# battery connection questions



## harrys_trains (Feb 15, 2008)

Hey guys! 
got the spectrum 0-4-0 side tank porter very pretty engine! below is the dc connection diagram. ok the main question is where do i connect my switch to? i want to do a battery or track power switch on the engine. and have the battery in the Box Car behind the engine. but darned if i can see an easy way of doing this? or maybe i am looking way to hard. /DesktopModules/NTForums/themes/mls/emoticons/crying.gif 
i see the R&L on the connector and motor leads on the other connector. do i connect to the wires in those connectors or to the connectors? or combination? i want to be able to restore this to original if i ever go to sell it easily. thanks for your help and experience.


----------



## Stan Cedarleaf (Jan 2, 2008)

Harry..... Here's a real quick and dirty image of simple wiring for you.
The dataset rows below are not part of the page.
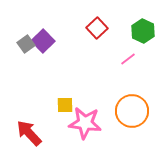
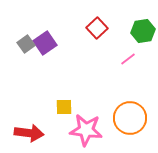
green hexagon: rotated 25 degrees clockwise
purple square: moved 2 px right, 2 px down; rotated 10 degrees clockwise
yellow square: moved 1 px left, 2 px down
orange circle: moved 2 px left, 7 px down
pink star: moved 1 px right, 7 px down
red arrow: rotated 140 degrees clockwise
Cut the leads from the track (wheels), run one side (red) to the bottom lug of a DPDT switch, then back to the wire to the board from the center lug of the DPDT switch. The run the other side (black) to other the bottom lug of the DPDT switch, then back to the wire to the board from the other center lug of the DPDT switch. 
Wire the positive (red) from the battery to the top of the DPDT switch and the negative (black) to the black side of the DPDT switch. Toggle switch up, track power, toggle down, battery power. 
It's simple and will work. 

Copy and paste the link. 

http://gold.mylargescale.com/StanCedarleaf/dc_wiring_connectionWeb.jpg 

Harry, KC's right on with the switch position. I drew the diagram with the switch reversed. To power by the track with the toggle down, just turn the switch 180... /DesktopModules/NTForums/themes/mls/emoticons/hehe.gif


----------



## kcndrr (Jan 7, 2008)

Just my user experience, I use the DPDT toggle to control input power (a lot). The way I wire it is if the toggle is in the down position, it is track power, if it is in the up position, it is battery power. 
The track is down, the batteries are up in the car or loco. 
Just my way of doing things.  

KC


----------